What needs to be done >> Below are the records; locate each line with the word "polly" and copy it.

Provided information >>
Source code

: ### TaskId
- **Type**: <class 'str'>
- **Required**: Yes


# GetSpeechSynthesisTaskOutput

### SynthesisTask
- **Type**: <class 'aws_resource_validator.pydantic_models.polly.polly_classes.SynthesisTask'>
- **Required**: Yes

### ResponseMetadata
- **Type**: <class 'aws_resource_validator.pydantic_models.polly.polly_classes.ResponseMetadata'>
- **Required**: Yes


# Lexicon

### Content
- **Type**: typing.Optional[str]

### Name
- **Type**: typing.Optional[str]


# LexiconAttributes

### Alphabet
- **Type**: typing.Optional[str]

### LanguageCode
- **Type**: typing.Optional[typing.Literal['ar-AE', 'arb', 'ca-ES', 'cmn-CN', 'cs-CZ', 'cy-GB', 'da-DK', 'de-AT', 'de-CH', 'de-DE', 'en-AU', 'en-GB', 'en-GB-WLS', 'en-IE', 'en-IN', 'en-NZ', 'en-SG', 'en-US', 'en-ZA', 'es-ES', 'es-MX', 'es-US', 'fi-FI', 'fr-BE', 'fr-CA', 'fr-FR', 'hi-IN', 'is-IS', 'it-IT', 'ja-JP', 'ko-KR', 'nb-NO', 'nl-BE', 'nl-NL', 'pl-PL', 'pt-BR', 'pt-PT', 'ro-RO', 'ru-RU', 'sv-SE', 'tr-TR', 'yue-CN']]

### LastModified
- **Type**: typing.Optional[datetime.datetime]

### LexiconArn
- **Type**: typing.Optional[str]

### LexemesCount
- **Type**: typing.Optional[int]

Task answer >>
- **Type**: <class 'aws_resource_validator.pydantic_models.polly.polly_classes.SynthesisTask'>
- **Type**: <class 'aws_resource_validator.pydantic_models.polly.polly_classes.ResponseMetadata'>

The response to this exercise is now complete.